Go for the part of mathematics that you enjoy most.
Knowledge of mathematics does not have to be an end in itself, but can open doors to new areas and fascinating careers. If you are adaptable, the rigour and insight you learn in mathematics are transferable to other areas that require analytical and thinking skills.
When looking for a job or career, don’t just search under ‘mathematician’, there is a big world out there that needs your skills and enthusiasm; convince them that you will be a good asset to them.
4) Biggest maths/stats regret?
I wish I had realised earlier how wonderful and exciting statistics can be. It is so much more than what you learn in school or in your early university education as ‘statistics’. It integrates areas of pure mathematics, statistical ways of thinking, computing and having to find efficient and workable solutions for real and diverse data and problems.

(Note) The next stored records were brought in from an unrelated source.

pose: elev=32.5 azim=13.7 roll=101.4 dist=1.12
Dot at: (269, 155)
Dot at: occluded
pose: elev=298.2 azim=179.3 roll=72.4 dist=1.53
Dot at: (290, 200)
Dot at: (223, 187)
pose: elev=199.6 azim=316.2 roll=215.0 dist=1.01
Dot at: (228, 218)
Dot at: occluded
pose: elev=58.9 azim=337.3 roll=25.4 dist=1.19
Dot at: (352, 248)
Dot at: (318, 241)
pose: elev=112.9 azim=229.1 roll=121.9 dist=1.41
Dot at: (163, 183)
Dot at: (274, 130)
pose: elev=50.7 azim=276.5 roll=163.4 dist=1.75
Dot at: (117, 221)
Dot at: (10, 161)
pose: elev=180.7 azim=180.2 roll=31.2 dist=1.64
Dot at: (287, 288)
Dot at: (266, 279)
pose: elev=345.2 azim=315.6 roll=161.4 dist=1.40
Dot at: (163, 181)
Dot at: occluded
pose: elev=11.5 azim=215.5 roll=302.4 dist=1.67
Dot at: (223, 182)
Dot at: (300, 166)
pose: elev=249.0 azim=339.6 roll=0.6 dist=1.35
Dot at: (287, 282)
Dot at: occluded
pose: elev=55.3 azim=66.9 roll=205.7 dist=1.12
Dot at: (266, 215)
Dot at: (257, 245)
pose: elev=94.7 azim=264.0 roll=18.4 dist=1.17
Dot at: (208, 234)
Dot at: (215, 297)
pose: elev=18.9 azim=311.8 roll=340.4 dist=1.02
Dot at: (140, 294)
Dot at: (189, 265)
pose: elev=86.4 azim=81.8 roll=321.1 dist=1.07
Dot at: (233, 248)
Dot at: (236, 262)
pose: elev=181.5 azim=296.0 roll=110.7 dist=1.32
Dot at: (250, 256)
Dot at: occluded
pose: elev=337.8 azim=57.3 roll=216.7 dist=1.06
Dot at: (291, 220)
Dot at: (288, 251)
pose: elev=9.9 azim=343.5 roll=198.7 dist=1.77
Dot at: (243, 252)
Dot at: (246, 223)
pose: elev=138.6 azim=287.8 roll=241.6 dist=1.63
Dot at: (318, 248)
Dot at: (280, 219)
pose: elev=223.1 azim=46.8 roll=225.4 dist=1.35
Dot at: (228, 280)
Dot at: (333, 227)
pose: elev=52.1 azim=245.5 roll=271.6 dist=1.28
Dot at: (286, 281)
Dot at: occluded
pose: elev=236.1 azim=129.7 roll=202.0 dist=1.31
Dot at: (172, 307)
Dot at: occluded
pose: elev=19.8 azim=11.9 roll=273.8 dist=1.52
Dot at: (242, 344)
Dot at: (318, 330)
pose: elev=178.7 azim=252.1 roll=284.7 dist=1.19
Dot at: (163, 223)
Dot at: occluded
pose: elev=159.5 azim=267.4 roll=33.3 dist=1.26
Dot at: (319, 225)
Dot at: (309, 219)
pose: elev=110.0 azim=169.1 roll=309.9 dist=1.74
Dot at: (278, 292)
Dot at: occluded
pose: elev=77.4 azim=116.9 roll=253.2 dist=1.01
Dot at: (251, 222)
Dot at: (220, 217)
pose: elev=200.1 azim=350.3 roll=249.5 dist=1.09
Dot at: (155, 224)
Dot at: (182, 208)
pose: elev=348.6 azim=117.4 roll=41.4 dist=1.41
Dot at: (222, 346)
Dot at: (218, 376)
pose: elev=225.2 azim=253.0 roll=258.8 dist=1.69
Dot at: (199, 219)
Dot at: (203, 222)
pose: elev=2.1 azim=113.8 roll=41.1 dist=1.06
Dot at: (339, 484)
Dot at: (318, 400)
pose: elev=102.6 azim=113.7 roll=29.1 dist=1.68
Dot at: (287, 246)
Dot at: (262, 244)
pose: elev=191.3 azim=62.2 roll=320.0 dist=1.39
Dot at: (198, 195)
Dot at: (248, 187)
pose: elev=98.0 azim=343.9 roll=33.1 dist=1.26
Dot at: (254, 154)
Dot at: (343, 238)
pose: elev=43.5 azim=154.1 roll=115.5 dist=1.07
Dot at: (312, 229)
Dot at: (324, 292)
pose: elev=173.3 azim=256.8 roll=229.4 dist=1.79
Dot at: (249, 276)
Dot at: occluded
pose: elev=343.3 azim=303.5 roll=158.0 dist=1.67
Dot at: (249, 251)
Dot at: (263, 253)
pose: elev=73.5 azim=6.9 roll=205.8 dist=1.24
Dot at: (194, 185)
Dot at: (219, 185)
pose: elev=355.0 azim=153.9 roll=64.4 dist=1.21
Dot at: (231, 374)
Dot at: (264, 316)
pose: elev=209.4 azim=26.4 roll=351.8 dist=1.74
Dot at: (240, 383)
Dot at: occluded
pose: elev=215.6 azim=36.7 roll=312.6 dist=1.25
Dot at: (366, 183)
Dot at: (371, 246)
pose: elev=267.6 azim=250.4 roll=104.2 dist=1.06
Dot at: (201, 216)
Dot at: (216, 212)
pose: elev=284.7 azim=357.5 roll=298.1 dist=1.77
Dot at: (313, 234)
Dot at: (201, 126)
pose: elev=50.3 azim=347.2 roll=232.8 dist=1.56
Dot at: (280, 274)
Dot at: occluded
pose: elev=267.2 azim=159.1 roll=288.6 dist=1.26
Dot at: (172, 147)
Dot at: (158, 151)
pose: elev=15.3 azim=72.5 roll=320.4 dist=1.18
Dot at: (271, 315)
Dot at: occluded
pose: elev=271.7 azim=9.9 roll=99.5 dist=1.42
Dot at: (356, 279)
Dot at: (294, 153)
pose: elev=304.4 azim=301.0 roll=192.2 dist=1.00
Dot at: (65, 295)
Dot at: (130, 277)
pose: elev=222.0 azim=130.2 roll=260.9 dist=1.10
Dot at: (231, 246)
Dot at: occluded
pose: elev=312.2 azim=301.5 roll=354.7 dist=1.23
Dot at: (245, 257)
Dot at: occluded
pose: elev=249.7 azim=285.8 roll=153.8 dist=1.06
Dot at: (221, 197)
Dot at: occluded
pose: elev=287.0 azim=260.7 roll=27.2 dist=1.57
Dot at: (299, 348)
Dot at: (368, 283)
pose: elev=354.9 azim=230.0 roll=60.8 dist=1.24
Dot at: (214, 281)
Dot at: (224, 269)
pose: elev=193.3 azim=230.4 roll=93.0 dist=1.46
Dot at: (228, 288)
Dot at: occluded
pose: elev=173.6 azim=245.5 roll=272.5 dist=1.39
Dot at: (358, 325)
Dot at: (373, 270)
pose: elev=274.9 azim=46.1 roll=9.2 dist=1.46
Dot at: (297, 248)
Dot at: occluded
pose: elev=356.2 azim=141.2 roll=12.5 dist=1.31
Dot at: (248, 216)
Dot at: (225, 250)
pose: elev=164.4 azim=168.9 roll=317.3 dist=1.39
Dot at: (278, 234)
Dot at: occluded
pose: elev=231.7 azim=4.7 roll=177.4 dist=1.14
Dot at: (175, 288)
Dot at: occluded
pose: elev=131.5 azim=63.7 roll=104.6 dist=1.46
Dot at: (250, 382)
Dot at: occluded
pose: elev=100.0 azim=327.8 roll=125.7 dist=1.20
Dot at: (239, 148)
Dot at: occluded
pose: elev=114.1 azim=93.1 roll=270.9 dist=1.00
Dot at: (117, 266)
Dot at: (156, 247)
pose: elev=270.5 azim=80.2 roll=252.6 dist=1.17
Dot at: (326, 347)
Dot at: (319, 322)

5) Biggest maths/stats success?
Classical multivariate statistical theory does not meet the needs of big data and problems arising in machine learning or data science. In the last few decades the often-ignored multivariate Gaussian theory has become increasing relevant again – driven by the demands of complex high-dimensional data and data experts who require answers to their problems. The combined research effort of statisticians such as Peter Hall, Iain Johnstone and Steve Marron and many others has led to new frameworks for principal component analysis and discriminant analysis which are suitable for the analysis of modern data with many more variables than observations. My own research in dimension-reduction methods and my research and graduate text Analysis of Multivariate and High-Dimensional Data are both contributions to integrating the classical with the recent theory and bridging the gap between theory, data analysis and computing for our modern big-data era.
6) What do you hope to achieve as the Executive Director of the Choose Maths program?
Promoting and enhancing an environment in which girls and young women can keenly embrace mathematics in their education and career choices is what makes the Choose Maths program exciting and worthwhile for me. I hope to make progress towards this goal by breaking down barriers, and by actively promoting and working towards change at educational and government levels and in the workplace. This will help to encourage girls and young women to pursue mathematical areas and applications with the passion that I feel for mathematics.